Despite the province’s challenging fiscal situation, Sousa said the ambitious initiative is proceeding because it makes sound business sense.
“It’s absolutely going ahead. This is the sort of investments that we want to make in our infrastructure and in our economy,” he told reporters, noting there would be a “payback” because the project would increase the value of nearby land owned by the province.
If the Games were not being held here, the minister said developing the 32-hectare site — something promised since the 1980s — would not have taken place for at least another five to 10 years.
Ian Troop, chief executive officer of TO2015, said the 41-nation Games would be the “catalyst” for a “redevelopment that will be the envy of the world.”
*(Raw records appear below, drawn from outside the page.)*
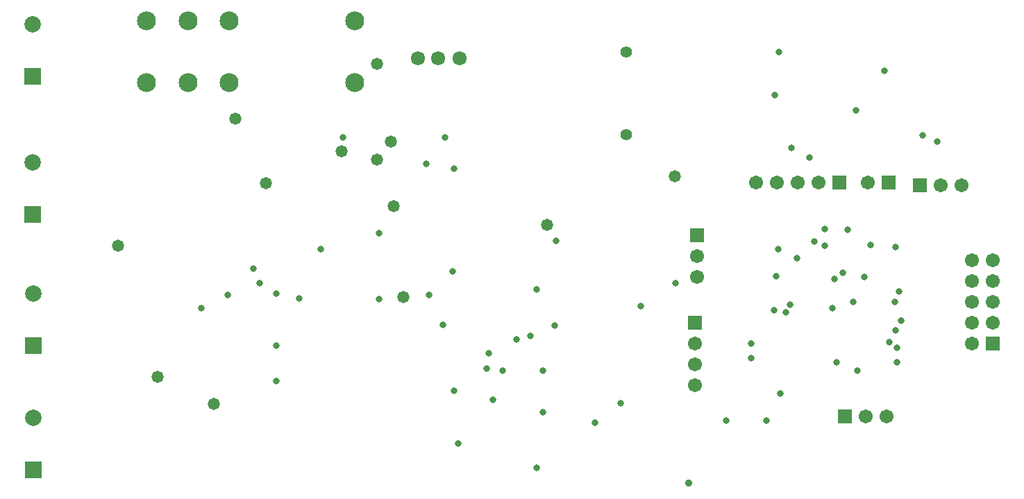
<source format=gbs>
G04*
G04 #@! TF.GenerationSoftware,Altium Limited,Altium Designer,23.4.1 (23)*
G04*
G04 Layer_Color=16711935*
%FSLAX44Y44*%
%MOMM*%
G71*
G04*
G04 #@! TF.SameCoordinates,80FF149A-008E-4E34-88B8-DC70BB772429*
G04*
G04*
G04 #@! TF.FilePolarity,Negative*
G04*
G01*
G75*
%ADD36C,1.7222*%
%ADD37R,2.0032X2.0032*%
%ADD38C,2.0032*%
%ADD39C,1.4032*%
%ADD40C,1.7032*%
%ADD41R,1.7032X1.7032*%
%ADD42R,1.7032X1.7032*%
%ADD43C,2.3032*%
%ADD44C,0.8382*%
%ADD45C,1.4732*%
%ADD46C,0.9144*%
D36*
X545900Y548640D02*
D03*
X570900D02*
D03*
X596900D02*
D03*
D37*
X77470Y46990D02*
D03*
X76200Y527050D02*
D03*
Y358140D02*
D03*
X77470Y198120D02*
D03*
D38*
Y110490D02*
D03*
X76200Y590550D02*
D03*
Y421640D02*
D03*
X77470Y261620D02*
D03*
D39*
X800100Y556260D02*
D03*
Y456260D02*
D03*
D40*
X886460Y281940D02*
D03*
Y307340D02*
D03*
X1094740Y397510D02*
D03*
X883920Y200660D02*
D03*
Y175260D02*
D03*
Y149860D02*
D03*
X1209040Y393700D02*
D03*
X1183640D02*
D03*
X1035050Y397510D02*
D03*
X1009650D02*
D03*
X984250D02*
D03*
X958850D02*
D03*
X1117600Y111760D02*
D03*
X1092200D02*
D03*
X1221740Y200660D02*
D03*
X1247140Y226060D02*
D03*
X1221740D02*
D03*
X1247140Y251460D02*
D03*
X1221740D02*
D03*
X1247140Y276860D02*
D03*
X1221740D02*
D03*
X1247140Y302260D02*
D03*
X1221740D02*
D03*
D41*
X886460Y332740D02*
D03*
X883920Y226060D02*
D03*
X1247140Y200660D02*
D03*
D42*
X1120140Y397510D02*
D03*
X1158240Y393700D02*
D03*
X1060450Y397510D02*
D03*
X1066800Y111760D02*
D03*
D43*
X215430Y594360D02*
D03*
Y519360D02*
D03*
X468830Y594360D02*
D03*
X316230D02*
D03*
X265830D02*
D03*
Y519360D02*
D03*
X316230D02*
D03*
X468830D02*
D03*
D44*
X1128522Y217424D02*
D03*
X594868Y79248D02*
D03*
X314452Y260096D02*
D03*
X400965Y255931D02*
D03*
X1120902Y202692D02*
D03*
X690626Y49530D02*
D03*
X588518Y289306D02*
D03*
X559308Y260350D02*
D03*
X986536Y556260D02*
D03*
X666242Y205994D02*
D03*
X683006Y210058D02*
D03*
X712724Y223012D02*
D03*
X649224Y167894D02*
D03*
X630174Y170434D02*
D03*
X994664Y239014D02*
D03*
X1000252Y248412D02*
D03*
X632460Y189230D02*
D03*
X576580Y223520D02*
D03*
X1029970Y325120D02*
D03*
X454660Y452120D02*
D03*
X556260Y420370D02*
D03*
X1098550Y321310D02*
D03*
X1090930Y281940D02*
D03*
X1162050Y454660D02*
D03*
X1179830Y447040D02*
D03*
X1115060Y533400D02*
D03*
X499110Y335280D02*
D03*
X715010Y326390D02*
D03*
X817880Y246380D02*
D03*
X590550Y414020D02*
D03*
X427990Y316230D02*
D03*
X590550Y143510D02*
D03*
X971550Y106680D02*
D03*
X981710Y504190D02*
D03*
X1042670Y320040D02*
D03*
X1064260Y287020D02*
D03*
X1054100Y279400D02*
D03*
X1042670Y340360D02*
D03*
X982980Y283210D02*
D03*
X985520Y316230D02*
D03*
X1008380Y304800D02*
D03*
X637540Y132080D02*
D03*
X698500Y167640D02*
D03*
Y116840D02*
D03*
X762000Y104140D02*
D03*
X952500Y182880D02*
D03*
X922020Y106680D02*
D03*
X373380Y154940D02*
D03*
Y198120D02*
D03*
X281940Y243840D02*
D03*
X353060Y274320D02*
D03*
X373380Y261620D02*
D03*
X345440Y292100D02*
D03*
X579120Y452120D02*
D03*
X952500Y200660D02*
D03*
X1130300Y177800D02*
D03*
X1056640D02*
D03*
X1130300Y195580D02*
D03*
X690880Y266700D02*
D03*
X498602Y255270D02*
D03*
X792988Y128270D02*
D03*
X1070356Y339598D02*
D03*
X1080262Y485902D02*
D03*
X1135380Y228600D02*
D03*
X1127760Y251460D02*
D03*
X1128776Y318717D02*
D03*
X1132840Y264160D02*
D03*
X860044Y274320D02*
D03*
X980440Y241300D02*
D03*
X1051560Y243840D02*
D03*
X1082040Y167640D02*
D03*
X988060Y139700D02*
D03*
X1076960Y251460D02*
D03*
X1023366Y427736D02*
D03*
X1001776Y439420D02*
D03*
D45*
X496570Y542290D02*
D03*
Y425450D02*
D03*
X453390Y435610D02*
D03*
X516890Y368300D02*
D03*
X859790Y405130D02*
D03*
X703580Y345440D02*
D03*
X528320Y257810D02*
D03*
X360680Y396240D02*
D03*
X323850Y474980D02*
D03*
X513080Y447040D02*
D03*
X297180Y127000D02*
D03*
X228600Y160020D02*
D03*
X180340Y320040D02*
D03*
D46*
X876300Y30480D02*
D03*
M02*

</source>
The $514 million athlete’s village, being developed by Dundee Kilmer, is the most expensive component of an event slated to cost $1.4 billion, with money from Ottawa, Queen’s Park and city hall.
Progressive Conservative Leader Tim Hudak said he’s “very worried” the Liberals, already scrambling to pay down a $16 billion deficit and threatening cuts this year, will not deliver the Games on budget.
NDP MPP Paul Miller (Hamilton East-Stoney Creek) urged the government to “open the books to the public to prove what they are saying is true” about the event’s finances, which he complained haven’t been updated since 2009.